## Directions
Please report each line of the data below that contains the string "kern".

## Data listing
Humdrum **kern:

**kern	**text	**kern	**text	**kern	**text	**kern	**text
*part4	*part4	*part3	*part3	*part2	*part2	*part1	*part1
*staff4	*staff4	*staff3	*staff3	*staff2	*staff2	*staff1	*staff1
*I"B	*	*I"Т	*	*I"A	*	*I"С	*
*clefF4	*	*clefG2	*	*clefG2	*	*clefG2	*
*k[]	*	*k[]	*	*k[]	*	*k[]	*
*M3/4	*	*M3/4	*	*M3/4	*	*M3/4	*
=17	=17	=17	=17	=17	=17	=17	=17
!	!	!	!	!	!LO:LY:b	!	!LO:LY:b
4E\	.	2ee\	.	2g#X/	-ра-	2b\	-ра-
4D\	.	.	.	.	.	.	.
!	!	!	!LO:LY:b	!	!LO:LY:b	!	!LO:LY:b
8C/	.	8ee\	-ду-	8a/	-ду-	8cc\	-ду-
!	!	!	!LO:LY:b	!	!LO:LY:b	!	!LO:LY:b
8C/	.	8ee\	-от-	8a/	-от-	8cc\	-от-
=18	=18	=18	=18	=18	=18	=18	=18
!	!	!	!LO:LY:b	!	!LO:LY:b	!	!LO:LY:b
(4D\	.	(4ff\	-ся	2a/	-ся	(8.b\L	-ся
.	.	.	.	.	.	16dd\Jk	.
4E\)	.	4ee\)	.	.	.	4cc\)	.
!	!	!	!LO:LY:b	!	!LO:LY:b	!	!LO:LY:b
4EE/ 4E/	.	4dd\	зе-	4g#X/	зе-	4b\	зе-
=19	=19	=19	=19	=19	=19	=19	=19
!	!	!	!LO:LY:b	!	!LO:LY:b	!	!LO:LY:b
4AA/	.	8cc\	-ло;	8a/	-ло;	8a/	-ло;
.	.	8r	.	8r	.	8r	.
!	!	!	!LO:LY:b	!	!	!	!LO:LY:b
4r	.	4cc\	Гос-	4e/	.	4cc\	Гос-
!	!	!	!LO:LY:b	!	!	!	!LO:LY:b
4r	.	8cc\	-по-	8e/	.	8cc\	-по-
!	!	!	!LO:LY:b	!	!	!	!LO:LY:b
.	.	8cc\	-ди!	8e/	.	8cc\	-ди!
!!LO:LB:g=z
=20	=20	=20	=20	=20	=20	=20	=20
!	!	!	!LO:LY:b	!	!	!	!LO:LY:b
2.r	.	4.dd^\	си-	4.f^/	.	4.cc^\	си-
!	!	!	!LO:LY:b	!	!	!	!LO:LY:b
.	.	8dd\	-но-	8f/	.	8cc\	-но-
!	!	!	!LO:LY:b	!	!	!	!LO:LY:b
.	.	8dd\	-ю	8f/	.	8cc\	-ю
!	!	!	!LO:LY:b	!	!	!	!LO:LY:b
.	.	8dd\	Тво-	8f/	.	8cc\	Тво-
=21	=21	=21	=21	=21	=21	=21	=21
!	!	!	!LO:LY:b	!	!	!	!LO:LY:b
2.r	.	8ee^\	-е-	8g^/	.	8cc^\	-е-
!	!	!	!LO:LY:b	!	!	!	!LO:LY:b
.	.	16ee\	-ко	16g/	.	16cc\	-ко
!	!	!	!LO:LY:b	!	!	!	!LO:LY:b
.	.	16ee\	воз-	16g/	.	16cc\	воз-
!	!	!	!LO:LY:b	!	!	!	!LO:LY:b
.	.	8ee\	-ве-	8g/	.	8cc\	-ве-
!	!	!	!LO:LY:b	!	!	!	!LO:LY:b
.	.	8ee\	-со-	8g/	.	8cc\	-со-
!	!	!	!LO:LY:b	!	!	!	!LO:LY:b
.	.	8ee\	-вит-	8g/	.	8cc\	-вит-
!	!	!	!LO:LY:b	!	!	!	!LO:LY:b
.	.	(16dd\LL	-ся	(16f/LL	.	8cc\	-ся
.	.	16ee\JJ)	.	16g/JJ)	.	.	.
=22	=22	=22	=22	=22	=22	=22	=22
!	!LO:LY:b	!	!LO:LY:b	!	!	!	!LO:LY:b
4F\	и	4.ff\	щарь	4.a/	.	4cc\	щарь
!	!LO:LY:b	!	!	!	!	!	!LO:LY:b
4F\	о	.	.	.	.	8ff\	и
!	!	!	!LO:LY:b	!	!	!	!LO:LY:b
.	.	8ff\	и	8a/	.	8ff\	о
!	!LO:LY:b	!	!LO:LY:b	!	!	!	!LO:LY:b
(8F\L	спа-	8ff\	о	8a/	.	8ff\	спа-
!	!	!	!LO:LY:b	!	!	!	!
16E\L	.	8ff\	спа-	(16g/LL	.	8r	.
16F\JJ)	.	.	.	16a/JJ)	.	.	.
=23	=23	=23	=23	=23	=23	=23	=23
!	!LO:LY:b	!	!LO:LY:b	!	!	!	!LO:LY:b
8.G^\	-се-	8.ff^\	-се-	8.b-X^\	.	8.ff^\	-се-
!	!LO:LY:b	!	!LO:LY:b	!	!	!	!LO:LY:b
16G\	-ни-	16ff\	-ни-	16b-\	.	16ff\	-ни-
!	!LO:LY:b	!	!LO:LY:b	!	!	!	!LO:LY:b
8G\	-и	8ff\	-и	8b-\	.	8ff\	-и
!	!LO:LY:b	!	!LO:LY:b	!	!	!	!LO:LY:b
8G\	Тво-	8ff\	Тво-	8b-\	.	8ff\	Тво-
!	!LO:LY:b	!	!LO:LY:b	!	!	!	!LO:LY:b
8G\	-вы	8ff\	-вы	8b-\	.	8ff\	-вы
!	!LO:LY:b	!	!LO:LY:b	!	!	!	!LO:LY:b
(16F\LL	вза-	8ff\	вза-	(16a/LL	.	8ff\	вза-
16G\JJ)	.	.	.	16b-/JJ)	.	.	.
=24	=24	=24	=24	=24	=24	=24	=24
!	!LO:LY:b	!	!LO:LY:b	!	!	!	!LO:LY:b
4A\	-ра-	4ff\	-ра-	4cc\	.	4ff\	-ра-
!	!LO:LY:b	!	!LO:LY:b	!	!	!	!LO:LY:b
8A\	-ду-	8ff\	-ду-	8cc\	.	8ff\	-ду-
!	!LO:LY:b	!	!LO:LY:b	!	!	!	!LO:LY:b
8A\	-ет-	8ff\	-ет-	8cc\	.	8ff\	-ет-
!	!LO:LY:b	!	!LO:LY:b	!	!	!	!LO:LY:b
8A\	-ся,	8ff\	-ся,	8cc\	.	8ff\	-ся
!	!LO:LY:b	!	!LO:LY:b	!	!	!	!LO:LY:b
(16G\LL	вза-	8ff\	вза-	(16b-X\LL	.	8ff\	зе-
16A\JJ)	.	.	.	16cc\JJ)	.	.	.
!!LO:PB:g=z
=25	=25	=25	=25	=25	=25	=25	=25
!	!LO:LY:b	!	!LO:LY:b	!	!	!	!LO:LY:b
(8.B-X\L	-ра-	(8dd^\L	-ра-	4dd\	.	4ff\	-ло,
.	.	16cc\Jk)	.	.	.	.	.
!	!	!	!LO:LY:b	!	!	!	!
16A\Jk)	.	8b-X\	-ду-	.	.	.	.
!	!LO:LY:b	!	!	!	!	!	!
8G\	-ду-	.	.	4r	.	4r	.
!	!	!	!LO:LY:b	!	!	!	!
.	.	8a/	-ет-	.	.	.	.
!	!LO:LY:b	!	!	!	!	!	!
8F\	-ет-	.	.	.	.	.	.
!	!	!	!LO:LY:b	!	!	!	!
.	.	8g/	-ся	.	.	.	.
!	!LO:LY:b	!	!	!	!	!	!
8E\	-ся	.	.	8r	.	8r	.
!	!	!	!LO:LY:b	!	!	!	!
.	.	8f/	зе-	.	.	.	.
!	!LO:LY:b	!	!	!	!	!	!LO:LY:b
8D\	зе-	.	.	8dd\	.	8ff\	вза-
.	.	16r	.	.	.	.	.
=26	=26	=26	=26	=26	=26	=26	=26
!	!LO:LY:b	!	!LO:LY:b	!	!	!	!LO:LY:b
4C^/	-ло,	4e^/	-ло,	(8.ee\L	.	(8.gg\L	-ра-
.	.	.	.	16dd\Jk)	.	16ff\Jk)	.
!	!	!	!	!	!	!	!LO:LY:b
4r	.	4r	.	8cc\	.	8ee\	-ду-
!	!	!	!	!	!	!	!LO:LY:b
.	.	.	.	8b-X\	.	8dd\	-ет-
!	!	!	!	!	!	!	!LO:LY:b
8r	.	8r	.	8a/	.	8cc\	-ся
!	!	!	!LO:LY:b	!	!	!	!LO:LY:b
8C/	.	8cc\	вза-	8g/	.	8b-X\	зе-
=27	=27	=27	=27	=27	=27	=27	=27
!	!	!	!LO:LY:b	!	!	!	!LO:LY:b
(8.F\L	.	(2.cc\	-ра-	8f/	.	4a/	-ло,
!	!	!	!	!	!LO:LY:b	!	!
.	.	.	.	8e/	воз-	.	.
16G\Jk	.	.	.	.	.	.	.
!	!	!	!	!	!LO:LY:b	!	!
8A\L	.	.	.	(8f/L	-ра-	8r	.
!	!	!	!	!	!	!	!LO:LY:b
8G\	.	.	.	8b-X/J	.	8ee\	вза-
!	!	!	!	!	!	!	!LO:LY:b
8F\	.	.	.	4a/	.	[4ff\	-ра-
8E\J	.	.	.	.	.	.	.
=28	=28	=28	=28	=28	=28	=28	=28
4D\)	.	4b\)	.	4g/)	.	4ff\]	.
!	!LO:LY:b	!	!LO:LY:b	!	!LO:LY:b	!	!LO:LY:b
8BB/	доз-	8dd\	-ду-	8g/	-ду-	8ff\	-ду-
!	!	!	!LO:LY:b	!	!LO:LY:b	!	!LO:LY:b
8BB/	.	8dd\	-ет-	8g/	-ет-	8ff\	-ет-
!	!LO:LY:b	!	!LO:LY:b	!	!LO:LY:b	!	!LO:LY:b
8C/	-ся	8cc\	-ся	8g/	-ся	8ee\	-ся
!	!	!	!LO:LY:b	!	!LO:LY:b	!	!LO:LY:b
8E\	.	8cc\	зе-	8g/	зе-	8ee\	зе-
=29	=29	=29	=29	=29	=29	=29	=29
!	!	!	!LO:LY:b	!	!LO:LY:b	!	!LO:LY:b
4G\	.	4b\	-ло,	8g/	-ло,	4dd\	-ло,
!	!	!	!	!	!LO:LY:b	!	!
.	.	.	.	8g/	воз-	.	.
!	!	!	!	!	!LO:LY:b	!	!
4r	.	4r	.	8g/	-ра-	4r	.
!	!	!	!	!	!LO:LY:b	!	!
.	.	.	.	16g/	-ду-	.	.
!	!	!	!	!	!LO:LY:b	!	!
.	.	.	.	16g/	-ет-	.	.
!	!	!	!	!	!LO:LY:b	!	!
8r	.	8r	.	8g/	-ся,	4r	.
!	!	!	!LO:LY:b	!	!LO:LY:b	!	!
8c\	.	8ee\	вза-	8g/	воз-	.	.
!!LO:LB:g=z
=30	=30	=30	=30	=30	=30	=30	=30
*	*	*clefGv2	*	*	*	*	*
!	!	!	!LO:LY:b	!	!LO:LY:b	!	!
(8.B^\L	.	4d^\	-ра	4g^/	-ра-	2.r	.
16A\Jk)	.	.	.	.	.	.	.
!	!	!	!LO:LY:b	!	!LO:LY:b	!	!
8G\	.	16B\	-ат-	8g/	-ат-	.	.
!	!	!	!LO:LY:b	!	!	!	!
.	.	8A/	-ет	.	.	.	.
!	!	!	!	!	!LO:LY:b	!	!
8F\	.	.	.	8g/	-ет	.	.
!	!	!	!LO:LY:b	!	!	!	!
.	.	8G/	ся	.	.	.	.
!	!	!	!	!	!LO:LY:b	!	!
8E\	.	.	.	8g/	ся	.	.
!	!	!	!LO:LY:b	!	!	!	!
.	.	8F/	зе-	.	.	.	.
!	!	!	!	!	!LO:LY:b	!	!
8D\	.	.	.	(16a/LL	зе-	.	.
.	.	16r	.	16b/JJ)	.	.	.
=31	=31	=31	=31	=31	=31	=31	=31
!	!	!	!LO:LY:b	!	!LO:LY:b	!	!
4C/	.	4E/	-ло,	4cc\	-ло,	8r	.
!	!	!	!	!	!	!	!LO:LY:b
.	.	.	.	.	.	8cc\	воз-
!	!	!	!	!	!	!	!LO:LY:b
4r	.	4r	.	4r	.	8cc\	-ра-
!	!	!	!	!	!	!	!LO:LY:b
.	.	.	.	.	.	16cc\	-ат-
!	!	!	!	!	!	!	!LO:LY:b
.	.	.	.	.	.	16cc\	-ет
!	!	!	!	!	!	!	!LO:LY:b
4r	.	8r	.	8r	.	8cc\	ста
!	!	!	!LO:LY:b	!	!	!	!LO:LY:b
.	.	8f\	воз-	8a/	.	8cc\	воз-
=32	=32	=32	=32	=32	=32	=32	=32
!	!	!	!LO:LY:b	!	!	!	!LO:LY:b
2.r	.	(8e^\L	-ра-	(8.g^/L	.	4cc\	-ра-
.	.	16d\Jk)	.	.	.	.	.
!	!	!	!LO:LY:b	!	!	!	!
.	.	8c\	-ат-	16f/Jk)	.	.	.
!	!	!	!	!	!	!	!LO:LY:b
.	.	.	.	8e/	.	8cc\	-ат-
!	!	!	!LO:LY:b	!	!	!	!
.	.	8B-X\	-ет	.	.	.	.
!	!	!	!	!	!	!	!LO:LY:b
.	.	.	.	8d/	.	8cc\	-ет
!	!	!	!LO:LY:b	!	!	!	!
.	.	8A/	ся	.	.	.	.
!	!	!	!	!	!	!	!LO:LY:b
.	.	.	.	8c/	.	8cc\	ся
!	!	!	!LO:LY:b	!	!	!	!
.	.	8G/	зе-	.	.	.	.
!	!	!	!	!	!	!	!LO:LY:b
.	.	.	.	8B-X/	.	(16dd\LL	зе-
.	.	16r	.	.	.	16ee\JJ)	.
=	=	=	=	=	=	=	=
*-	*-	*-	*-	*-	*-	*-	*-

## Exercise output
Humdrum **kern:
**kern	**text	**kern	**text	**kern	**text	**kern	**text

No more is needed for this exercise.